HONG KONG--China's SZ DJI Technology Co., the world's largest maker of consumer drones, said it is suspending business activities in Ukraine and Russia pending a compliance review. The disclosure by the Shenzhen-based company follows complaints from Ukrainian officials of technical glitches in its products that they said appeared to aid Russia's military activities in the country. DJI has said that it never tampered with its products and that it was trying to fix the malfunction problems.

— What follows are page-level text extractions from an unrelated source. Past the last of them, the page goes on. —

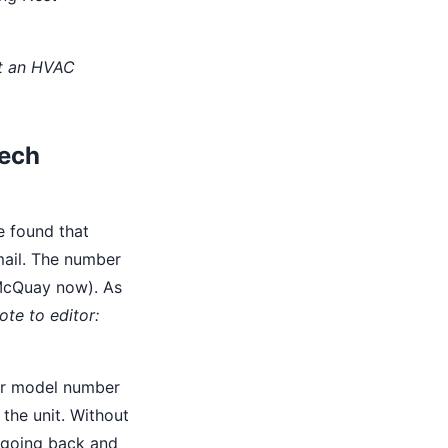
ot an HVAC
tech
ve found that
email. The number
 McQuay now). As
ote to editor:
er model number
 the unit. Without
e going back and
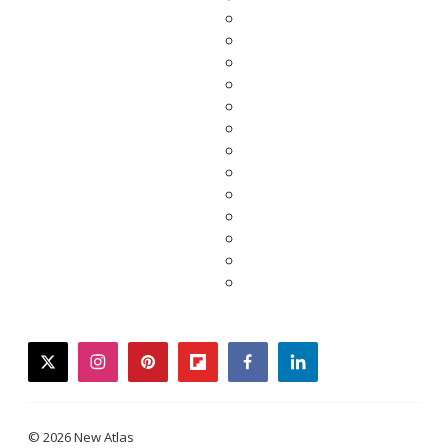
twitter
instagram
pinterest
flipboard
facebook
linkedin
© 2026 New Atlas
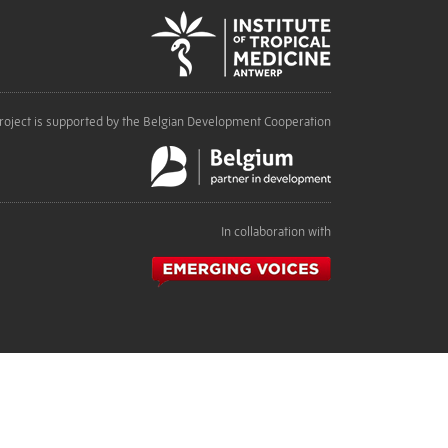
roject is supported by the Belgian Development Cooperation
In collaboration with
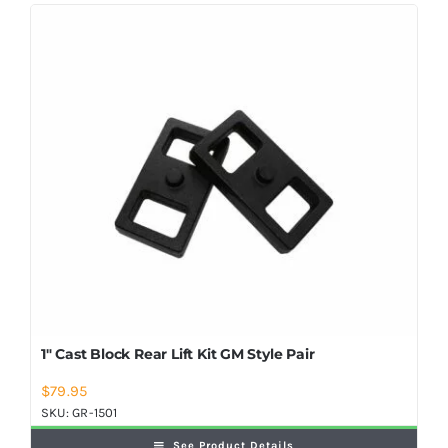
Shop Now
1″ Cast Block Rear Lift Kit GM Style Pair
$
79.95
SKU:
GR-1501
See Product Details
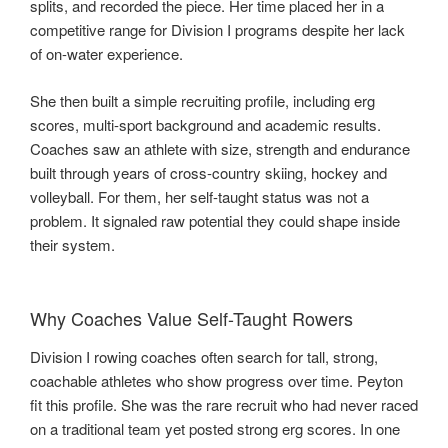
splits, and recorded the piece. Her time placed her in a
competitive range for Division I programs despite her lack
of on-water experience.
She then built a simple recruiting profile, including erg
scores, multi-sport background and academic results.
Coaches saw an athlete with size, strength and endurance
built through years of cross-country skiing, hockey and
volleyball. For them, her self-taught status was not a
problem. It signaled raw potential they could shape inside
their system.
Why Coaches Value Self-Taught Rowers
Division I rowing coaches often search for tall, strong,
coachable athletes who show progress over time. Peyton
fit this profile. She was the rare recruit who had never raced
on a traditional team yet posted strong erg scores. In one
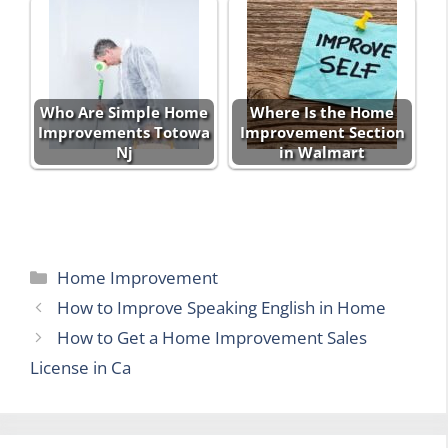
Who Are Simple Home
Where Is the Home
Improvements Totowa
Improvement Section
Nj
in Walmart
Categories
Home Improvement
How to Improve Speaking English in Home
How to Get a Home Improvement Sales
License in Ca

The world's largest drone maker DJI has said it will suspend all business operations in Russia and Ukraine, in a rare public move by a Chinese firm since Moscow's invasion of its neighbour. Russia has been hit with an avalanche of sanctions over the war and many Western multinationals have pulled out of the country. Beijing has refused to condemn the invasion, however, and Chinese companies have largely remained silent about how they will handle the impact of sanctions. "DJI is internally reassessing compliance requirements in various jurisdictions," the company said in a statement on Tuesday. "Pending the current review, DJI will temporarily suspend all business activities in Russia and Ukraine." The firm did not mention sanctions on Russia.

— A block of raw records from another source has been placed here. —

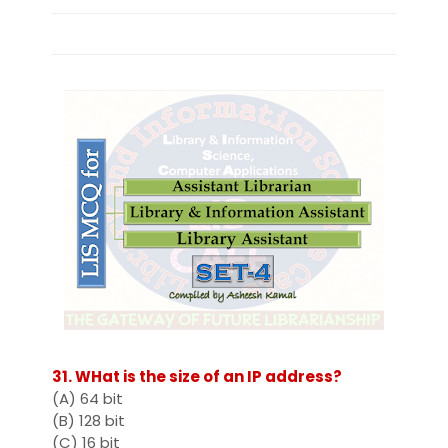
31. WHat is the size of an IP address?
(A) 64 bit
(B) 128 bit
(C) 16 bit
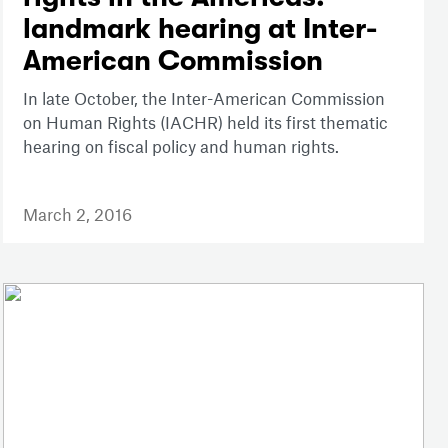
landmark hearing at Inter-
American Commission
In late October, the Inter-American Commission
on Human Rights (IACHR) held its first thematic
hearing on fiscal policy and human rights.
March 2, 2016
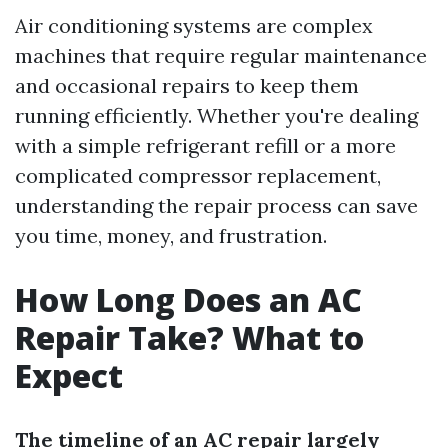
Air conditioning systems are complex
machines that require regular maintenance
and occasional repairs to keep them
running efficiently. Whether you're dealing
with a simple refrigerant refill or a more
complicated compressor replacement,
understanding the repair process can save
you time, money, and frustration.
How Long Does an AC
Repair Take? What to
Expect
The timeline of an AC repair largely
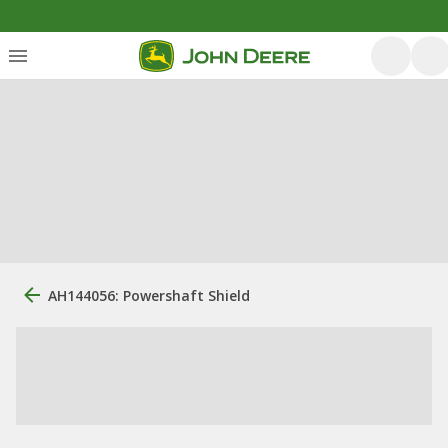
AH144056: Powershaft Shield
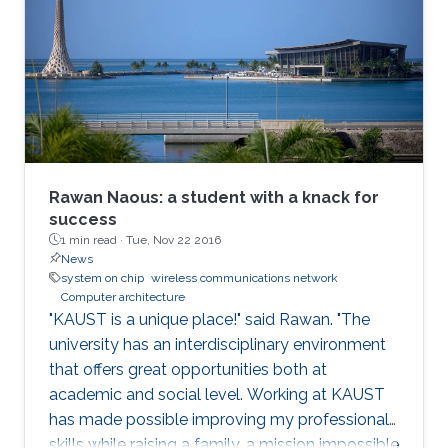
role of hardware in securing systems. I will
present Record-and-Replay as a fundamental
solution that can enable a hardware-software
co-design that can strengthen the security of
modern computing platforms.
Rawan Naous: a student with a knack for
success
1 min read ·
Tue, Nov 22 2016
News
system on chip
wireless communications network
Computer architecture
"KAUST is a unique place!" said Rawan. "The
university has an interdisciplinary environment
that offers great opportunities both at
academic and social level. Working at KAUST
has made possible improving my professional
skills while raising a family, a mission impossible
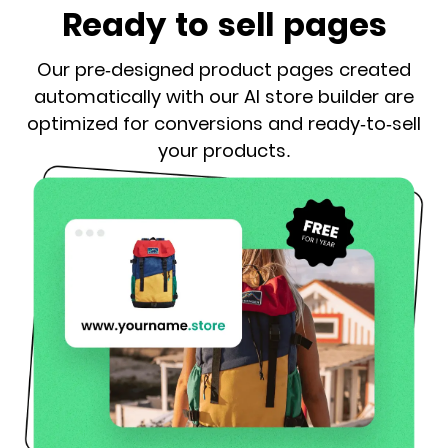
Ready to sell pages
Our pre-designed product pages created
automatically with our AI store builder are
optimized for conversions and ready-to-sell
your products.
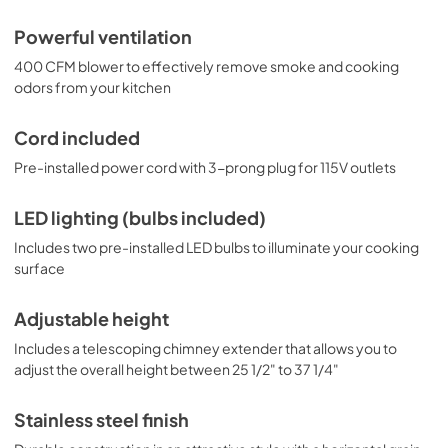
Powerful ventilation
400 CFM blower to effectively remove smoke and cooking
odors from your kitchen
Cord included
Pre-installed power cord with 3-prong plug for 115V outlets
LED lighting (bulbs included)
Includes two pre-installed LED bulbs to illuminate your cooking
surface
Adjustable height
Includes a telescoping chimney extender that allows you to
adjust the overall height between 25 1/2" to 37 1/4"
Stainless steel finish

DJI, the world's largest drone manufacturer, has announced it is temporarily halting operations in Russia and Ukraine, in a rare example of a Chinese firm suspending business in response to the war in Ukraine. The Shenzhen-headquartered company said on Wednesday it would suspend its business in the two countries while "internally reassessing compliance requirements in various jurisdictions". DJI, which was founded in Hong Kong in 2006, added it was "engaging with customers, partners and other stakeholders regarding the temporary suspension," according to a company statement. Adam Lisberg, DJI's director of corporate communications for North America, told Al Jazeera the company had taken the action "not to make a statement about any country, but to make a statement about our principles". "DJI abhors any use of our drones to cause harm, and we are temporarily suspending sales in these countries in order to help ensure no one uses our drones in combat," Lisberg said.
The drone, loaded with explosives, crashed without exploding, crashing its nose into its stomach like a dead fish, twisting its rear propeller and crashing or firing. Initially overthrown by Ukrainian forces. The image of the plane quickly spread on social media, and armament experts have identified it as the "KUB-BLA" model produced by Russian arms manufacturer Kalashnikov's drone division "Sala Aero", colloquially known as the "Comics Drone". It can fly spontaneously to a specific area and then hover around it for up to 30 minutes before exploding itself, like a suicide bomber does. The most advanced Comicase suicide planes today belong to the category of weapons known as automatic weapons, and are considered by experts to be the third revolution in the world of war after gunpowder and nuclear weapons. The evolution from landmines to guided missiles was a precursor to true AI-powered autonomy.